EXERCISE: Locate every line in the items below that contains the string "preferences", and copy each such line. Case counts.

Extracted data entries:
———
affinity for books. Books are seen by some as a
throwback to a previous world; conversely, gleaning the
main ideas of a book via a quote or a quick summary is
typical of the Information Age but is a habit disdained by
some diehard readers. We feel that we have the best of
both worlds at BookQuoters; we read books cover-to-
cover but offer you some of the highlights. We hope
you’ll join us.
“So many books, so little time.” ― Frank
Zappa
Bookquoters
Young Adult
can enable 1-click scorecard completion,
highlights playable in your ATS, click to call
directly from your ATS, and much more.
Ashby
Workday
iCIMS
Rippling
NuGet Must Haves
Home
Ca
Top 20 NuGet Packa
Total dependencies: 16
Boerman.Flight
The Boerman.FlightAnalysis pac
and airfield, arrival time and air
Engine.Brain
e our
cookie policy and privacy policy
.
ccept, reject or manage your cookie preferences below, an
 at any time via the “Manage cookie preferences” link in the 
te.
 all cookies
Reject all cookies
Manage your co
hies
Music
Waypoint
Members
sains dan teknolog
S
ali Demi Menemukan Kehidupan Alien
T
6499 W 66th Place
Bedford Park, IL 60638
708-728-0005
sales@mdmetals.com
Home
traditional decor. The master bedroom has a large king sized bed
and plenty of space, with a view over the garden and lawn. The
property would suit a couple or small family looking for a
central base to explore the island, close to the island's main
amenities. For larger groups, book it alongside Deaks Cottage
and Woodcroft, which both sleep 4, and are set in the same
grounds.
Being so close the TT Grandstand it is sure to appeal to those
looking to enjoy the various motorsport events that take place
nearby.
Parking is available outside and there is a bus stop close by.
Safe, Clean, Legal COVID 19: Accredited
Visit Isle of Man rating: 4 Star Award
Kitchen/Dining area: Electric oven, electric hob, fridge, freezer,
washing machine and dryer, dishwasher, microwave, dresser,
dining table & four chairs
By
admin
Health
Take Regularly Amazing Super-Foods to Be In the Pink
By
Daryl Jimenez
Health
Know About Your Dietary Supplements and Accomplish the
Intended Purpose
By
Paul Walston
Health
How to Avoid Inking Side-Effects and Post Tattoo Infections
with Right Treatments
———
SOLUTION:
ccept, reject or manage your cookie preferences below, an
 at any time via the “Manage cookie preferences” link in the 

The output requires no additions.